Friday, May 10, 2019

President Obama and Goldman Sachs: A Quid Pro Quo?

Wall Street and the White House may be closer than the typical American thinks. One way this is accomplished is for a bank to contribute heavily to both presidential campaigns so as to be able to hedge political risk by getting ex-managers into strategic posts in the executive arm of the U.S. Government. This can be the case even when one of the candidates has campaigned on holding Wall Street accountable, such as after the financial crisis of 2008. There is the campaign slogan, and there is the political-economic reality underneath. 
U.S. President Obama nominated Timothy Geithner to be Secretary of the Treasury. While president of the New York Federal Reserve Bank, he had played a key role in forcing AIG to pay Goldman Sachs’ claims dollar for dollar. Geithner, as well as Henry Paulson, Goldman’s ex-CEO who was serving at the time as Secretary of the Treasury under President Bush, stopped AIG from the leverage in its bankrupt condition to pay claimants much less than full value, which would have been expected given AIG's plight. Once Geithner became Secretary of the Treasury under Obama, Geithner’s chief of staff was Mark Patterson, a former lobbyist for Goldman Sachs.
To head the Commodity Futures Trading Commission—the regulatory agency that Born had headed during the previous administration—Obama picked Gary Gensler, a former Goldman Sachs executive who had helped ban the regulation of derivatives in 1999. Born had pushed for the securities to be regulated, only to be bullied by Alan Greenspan (Chairman of the Federal Revere) and Larry Summers, whom Obama would have as his chief economic adviser. To head the SEC, Obama nominated Mary Shapiro, the former CEO of FINRA, the financial industry’s self-regulatory body.

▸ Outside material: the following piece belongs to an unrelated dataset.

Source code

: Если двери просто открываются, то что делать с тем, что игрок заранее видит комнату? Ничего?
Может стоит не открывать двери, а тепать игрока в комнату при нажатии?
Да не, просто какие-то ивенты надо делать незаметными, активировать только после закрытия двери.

In short, Obama stacked his financial appointees during his first term with people who had played a role in or at least benefited financially from financial bubble that came crashing down in September 2008. Put another way, Obama selected people who had taken down the barriers to spreading systemic risk to fix the problem. Why would he have done so? Could it have been part of the quid pro quo the president had agreed to when he accepted the $1 million campaign contribution from Goldman Sachs (the largest contribution to Obama in 2007)? Might Goldman’s executives have wanted to hedge their bets should the Democrat win? Unfortunately, getting Goldman alums in high positions of government would essentially make the U.S. Government a Wall Street Government—one that would be hampered in holding Wall Streeters accountable, even in terms of criminal prosecutions related to the financial crisis. It is no accident, we can conclude, that the spiraling economic inequality increased during the Democrat’s first term of office.